Load Distribution Instrumentation

The sellers of load distribution devices have included sophisticated management and instrumentation capabilities in their systems. F5 Networks, for example, has developed a network manager to monitor the status and performance of F5 load distribution devices. The F5 devices report to the manager using either Simple Network Management Protocol (SNMP) or XML. Available information includes workload volumes, the number of discarded connections, the number of times particular servers have been chosen, and more. The load-distribution system can then be tuned to handle performance situations as they occur. Detailed usage information can also be extracted for accurate billing and resource forecasting. Through a Web services XML interface, F5 network devices can be integrated directly with any third-party application.

Cache Instrumentation

It's important for instrumentation design to consider the fact that caches absorb incoming requests from end users. Phantom objects (page bugs), discussed in Chapter 8, can be used to count web page downloads even when the entire page is cached. The phantom object's file is simply marked with a cache header as uncacheable, or it is given an attribute, such as a query string, that cache agents will avoid. That phantom object will always be fetched from the origin server, even when the entire rest of the page is fetched from cache. The relatively slow delivery of the phantom object won't interfere with the end users' perception of page performance, as it's usually an invisible, one-pixel object.

If server-side caches are used, the cache's performance data is available for analysis. Information on cache hits and misses can be used to compute the bandwidth savings resulting from the cache. (For browser-side caches, such computations can also be made, but they're slightly more complex. The number of page views must be combined with knowledge of how many page elements were actually fetched from the server and compared to the number of elements designed into the page.) In any case, end-user measurements are needed to see the impact of caching on end-user performance.

Content Distribution Instrumentation

A combination of active and passive measures is needed to monitor and manage the behavior of the content-delivery infrastructure. Active collectors must be distributed to match the content-server distribution so that they can provide representative measurements for the cluster of customers using each server.

Active measurements use a series of synthetic transactions to measure the performance of the content delivery infrastructure. The performance of object fetches evaluates the speed of the network and the efficiency of the caches. The measurements are also dependent upon the objects; for example, only the delay is usually important when fetching a web page. If the object is a content stream, jitter and packet loss are also important measurements.

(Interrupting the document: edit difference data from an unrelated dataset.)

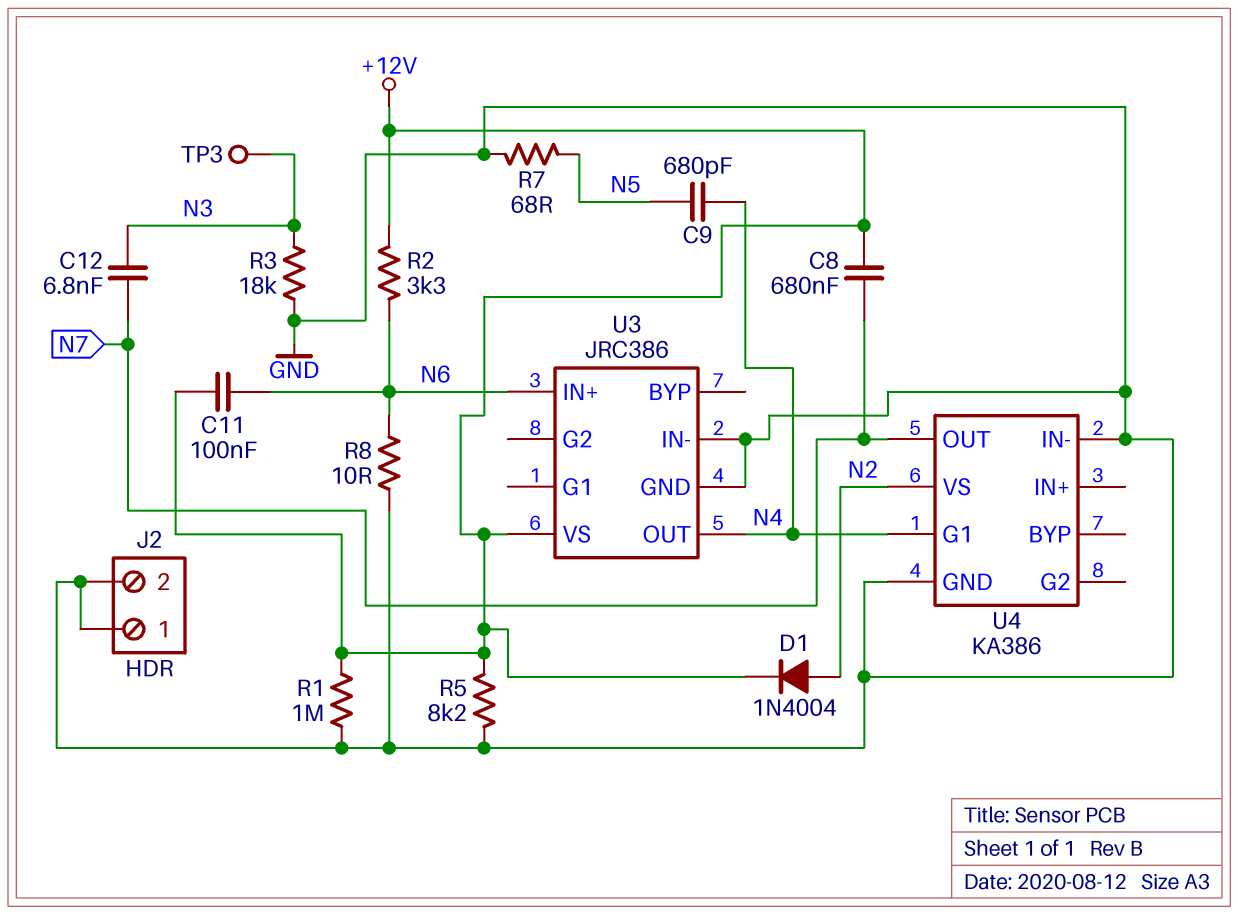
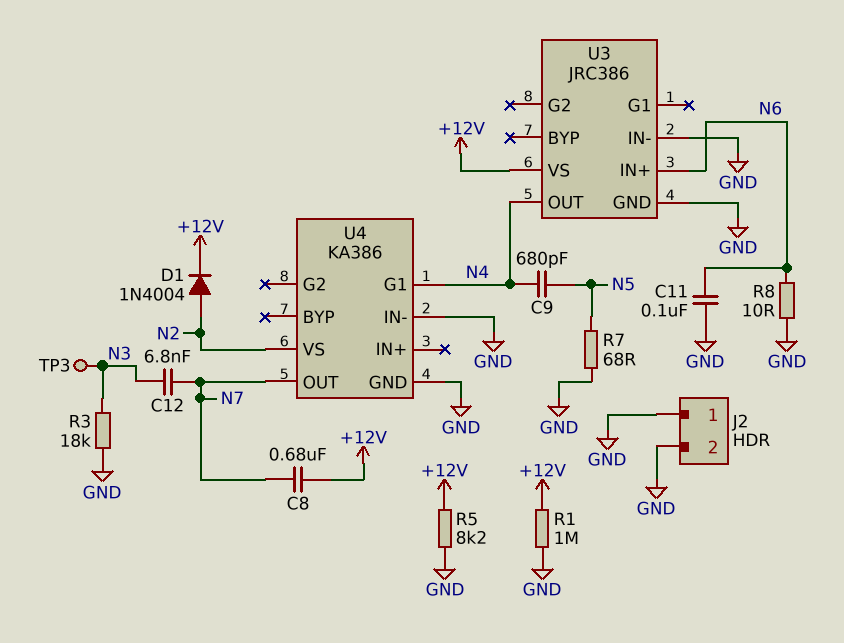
C11: 100nF (+12V, N6) -> 100nF (GND, N6)
R2: 3.3k (+12V, N6) -> none

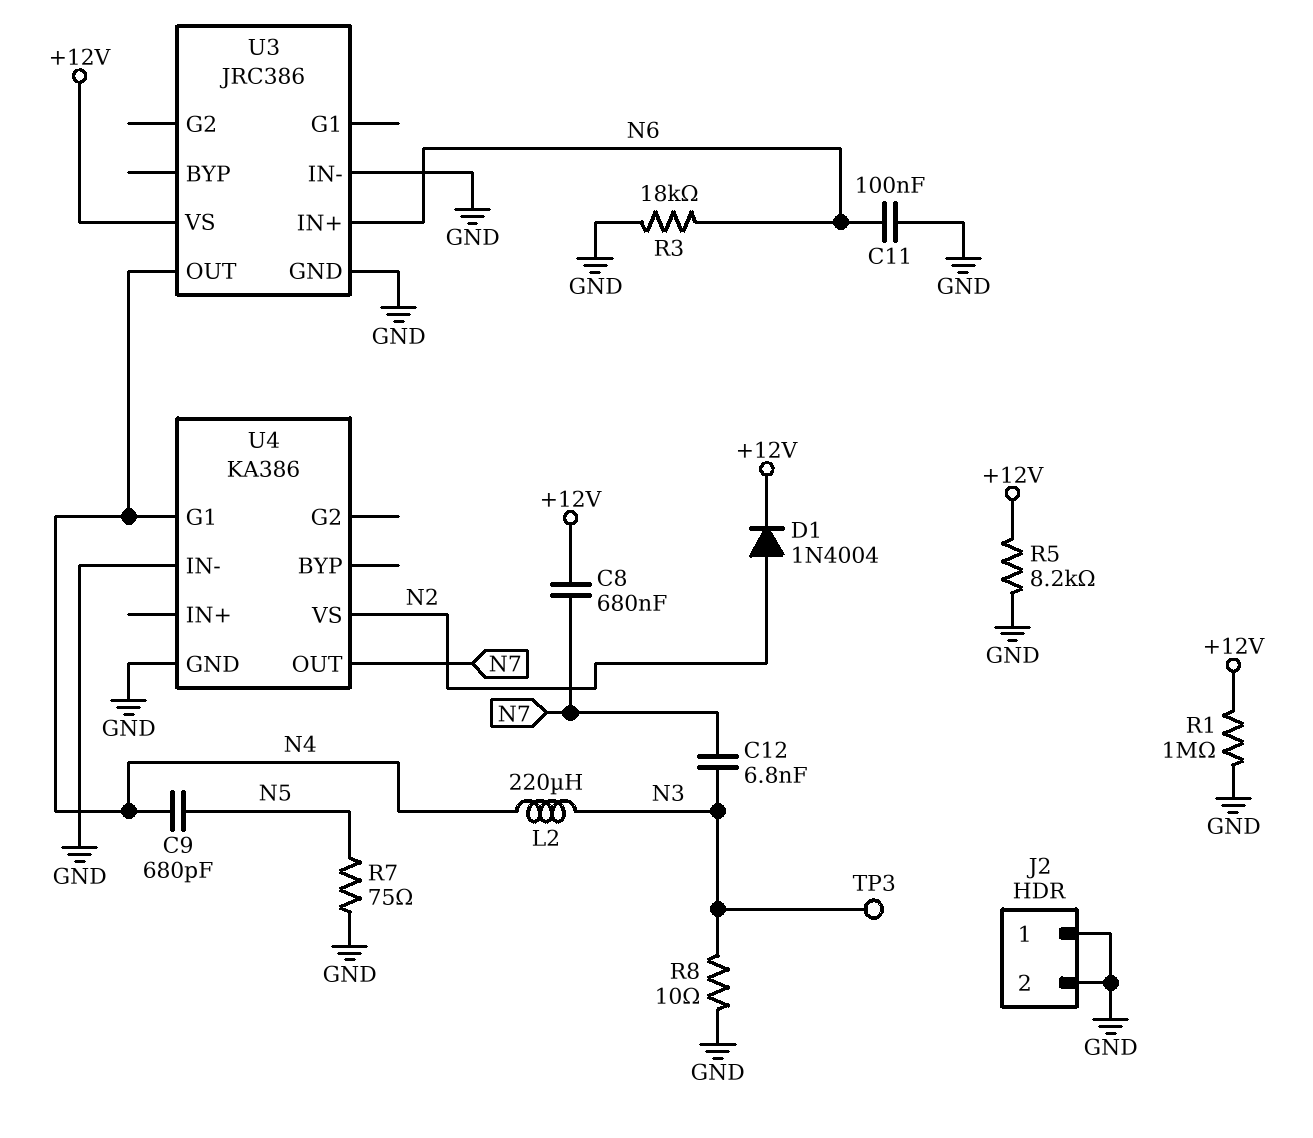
L2: none -> 220uH (N3, N4)
R3: 18k (GND, N3) -> 18k (GND, N6)
R7: 68 (GND, N5) -> 75 (GND, N5)
R8: 10 (GND, N6) -> 10 (GND, N3)

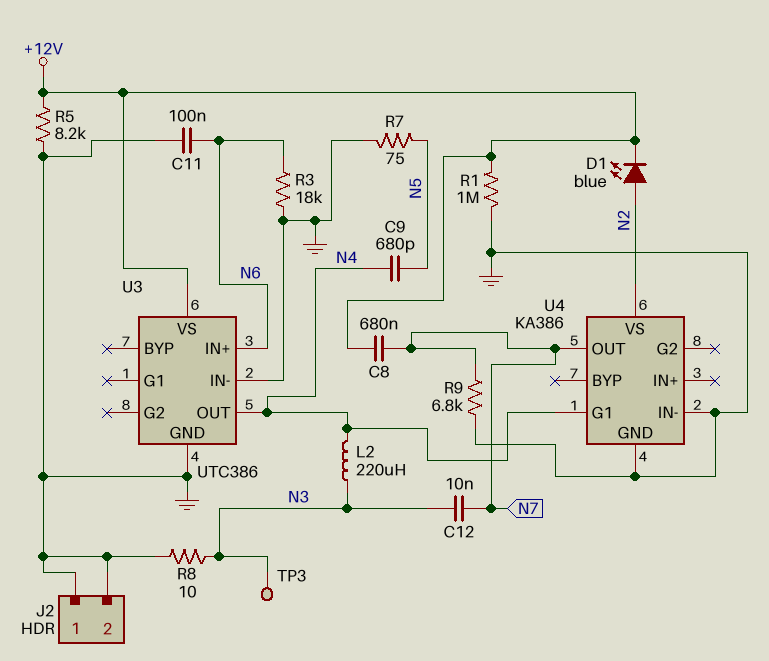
C12: 6.8nF (N3, N7) -> 10nF (N3, N7)
D1: diode 1N4004 (A N2, K +12V) -> LED blue (A N2, K +12V)
R9: none -> 6.8k (GND, N7)
U3: JRC386 -> UTC386

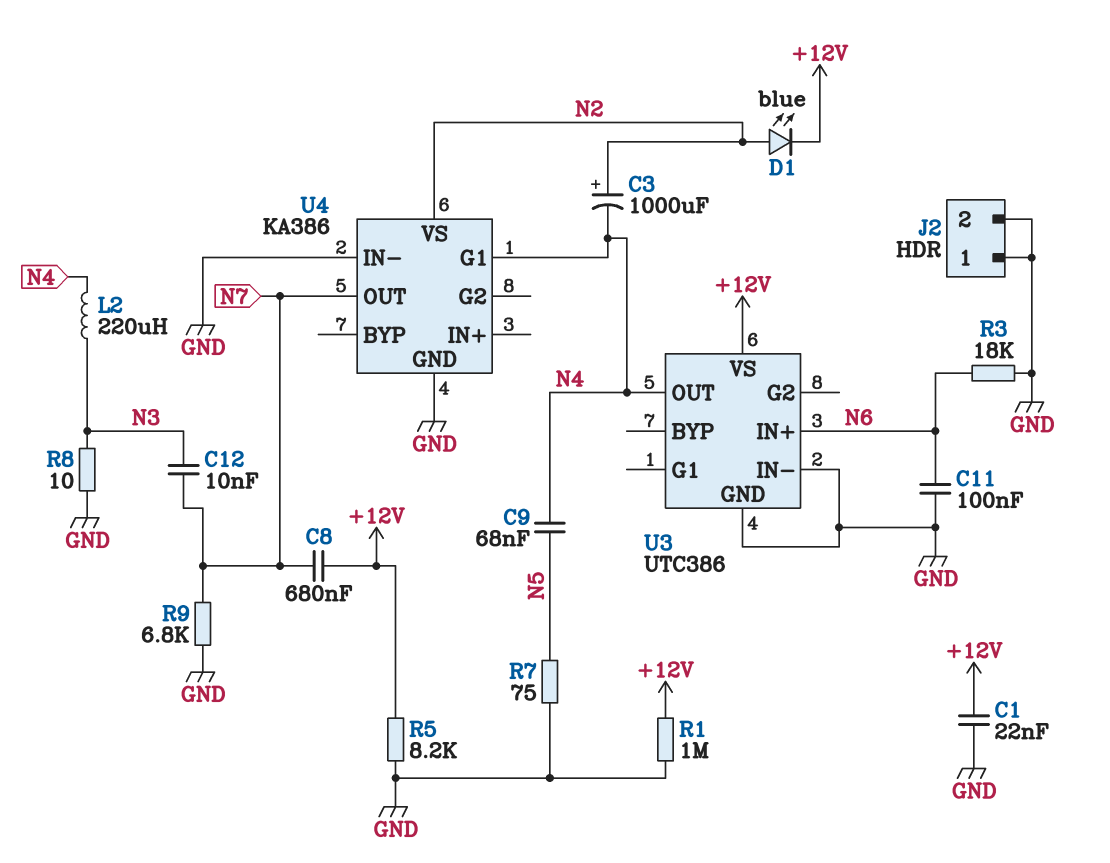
C1: none -> 22nF (+12V, GND)
C3: none -> 1000uF (plus N2, minus N4)
C9: 680pF (N4, N5) -> 68nF (N4, N5)
TP3: test point (N3) -> none

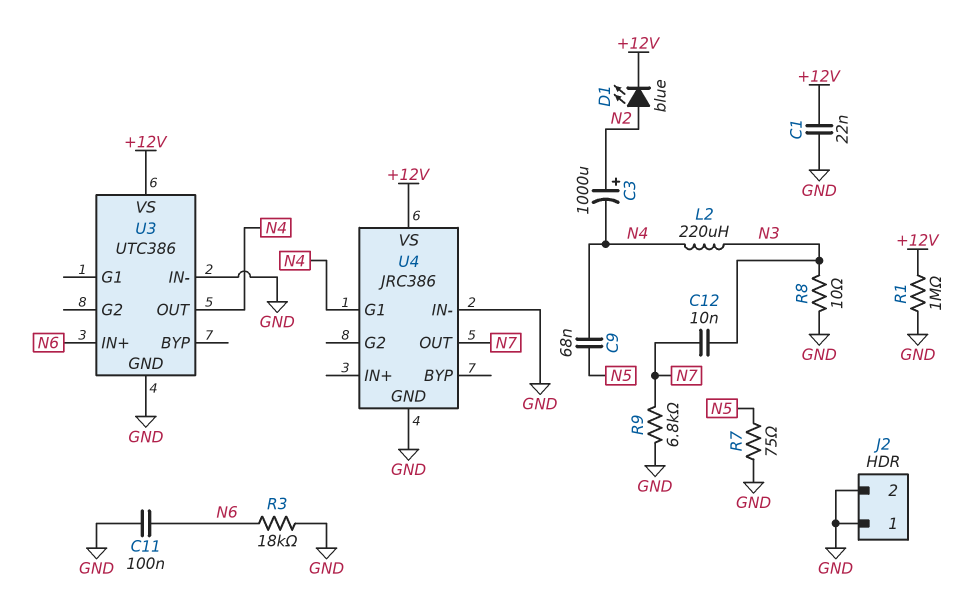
C8: 680nF (+12V, N7) -> none
R5: 8.2k (+12V, GND) -> none
U4: KA386 -> JRC386
U4 pin VS: N2 -> +12V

The content manager takes advantage of passive information from the content servers and caches. The content servers provide information on the most popular content. This is used to balance content across multiple servers to identify content that should be preloaded and to increase the replication of popular content. The content manager can schedule updates as needed from the origin server.

Other metrics for the content-delivery infrastructure can be derived as well. One useful measurement would assess the real impact of the content-delivery infrastructure on the backbone. Bandwidth gain is a metric that compares the total content delivered to consumers to the backbone bandwidth needed for preloading objects, refreshing content, and accessing the server when an object is not resident in the cache. For example, the bandwidth gain is 5 if the cache were delivering 100 Mbps of content while using 20 Mbps on the backbone for cache overhead. This shows the benefit of content servers on the edge versus upgrading the backbone for a centralized approach. The bandwidth gain becomes even more significant in the aggregate view. If there are 25 content servers at the edge, each with a bandwidth gain of 5, the backbone impact is very clear.

Content delivery networks can supply detailed information, including not just workload volumes but also information about the geographic location of your end users and the particular web pages or other content that they request.